Should the United States Should Stop Incentivizing Childbearing with Tax Advantages?

Written by Marian Starkey | Published: May 19, 2017

If so, it’s not a hill we’re willing to die on.

We are often asked why we don’t lobby for an end to “government incentives for people to have children.” Some believe that the tax breaks people get in the United States might lead them to have more children than they would otherwise have, and that Population Connection should therefore work to eliminate tax breaks related to dependents.

I should say right up front that we don’t want to prevent people from having children that they desire. We work to enable people to have the number of children they want to have, when they want to have them.

And more to the point of this blog post, anyone who has children would vehemently agree that no incentive is large enough for it to be a net financial gain to have children.

But for the sake of argument, let’s go ahead and explore the tax breaks parents and legal guardians receive for their dependents:

  • In 2016, the IRS provided a $4,050 exemption for each qualifying child.
  • A new baby provided a $1,000 one-time tax credit in 2016, although it phased out as incomes rose above $110,000 on joint returns, and above $75,000 on single and head of household returns.
  • Eligibility for the Earned Income Tax Credit (EITC) is offered at higher incomes for those with children (in other words, earners that made too much money to qualify for the EITC without dependents might qualify if they had one or more dependents). For the 2016 tax year, the maximum credit was $6,269, for a married couple with three or more qualifying children. In order to receive that full credit, however, that couple’s adjusted gross income (AGI) would have to be less than $53,505.

Let’s tally up the tax savings from two extreme examples in which two couples with very different incomes delivered triplets or took in (through adoption or foster care) three children in 2016.

The couple with the lower income (less than $53,505) would benefit from these savings:

  • $12,150 exemption ($4,050 x 3)
    • Earning less than $53,505 would put them in either the 10% or 15% income bracket, meaning that their exemptions would save them either $1,215 or $1,822.50 (10% and 15% of $12,150, respectively).
  • $3,000 tax credit ($1,000 x 3)
  • $6,269 EITC

For this couple, the best-case scenario is that they save $11,091.50 in taxes averted ($1,822.50 + $3,000 + $6,269).

The wealthy couple (in the highest tax bracket of 39.6% for having a joint income of $466,951 or more) wouldn’t fare quite as well, but would still save $4,811.40:

  • $12,150 exemption ($4,050 x 3)
    • In the highest tax bracket, they would save $4,811.40 ($12,150 x 0.396).
  • No tax credit because income too high
  • No EITC because income too high

Anyone who has ever raised three children knows that it costs more than $4,811.40 or even $11,091.50 per year—and remember, $3,000 would be knocked off each of those numbers for every year after the first because the child tax credit only applies the year the child came under the filer’s care.

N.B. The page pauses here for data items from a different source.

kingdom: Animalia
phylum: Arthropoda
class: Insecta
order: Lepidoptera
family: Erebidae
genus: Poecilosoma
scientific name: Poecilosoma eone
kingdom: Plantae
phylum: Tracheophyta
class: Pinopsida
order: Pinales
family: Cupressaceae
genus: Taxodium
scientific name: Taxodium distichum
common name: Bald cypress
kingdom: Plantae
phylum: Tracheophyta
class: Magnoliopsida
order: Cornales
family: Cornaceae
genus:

In fact, the Department of Agriculture estimates that it costs between $12,350 and nearly $14,000 a year, on average, to raise a child born in 2015—that’s between $37,050 and $42,000 a year for three kids (although the estimates do assume a 24% reduction in cost per child when there are more than three, due to economies of scale). And those estimates are only through age 17—they do not consider college.

In industrial societies, children aren’t earners, except in the rarest of cases, making childbearing worthwhile for personal reasons only. The parents I know mostly say that having children is the most difficult and also the most joyous and fulfilling thing they’ve done in their lives. Not a single one of them has said that it makes any sort of financial sense.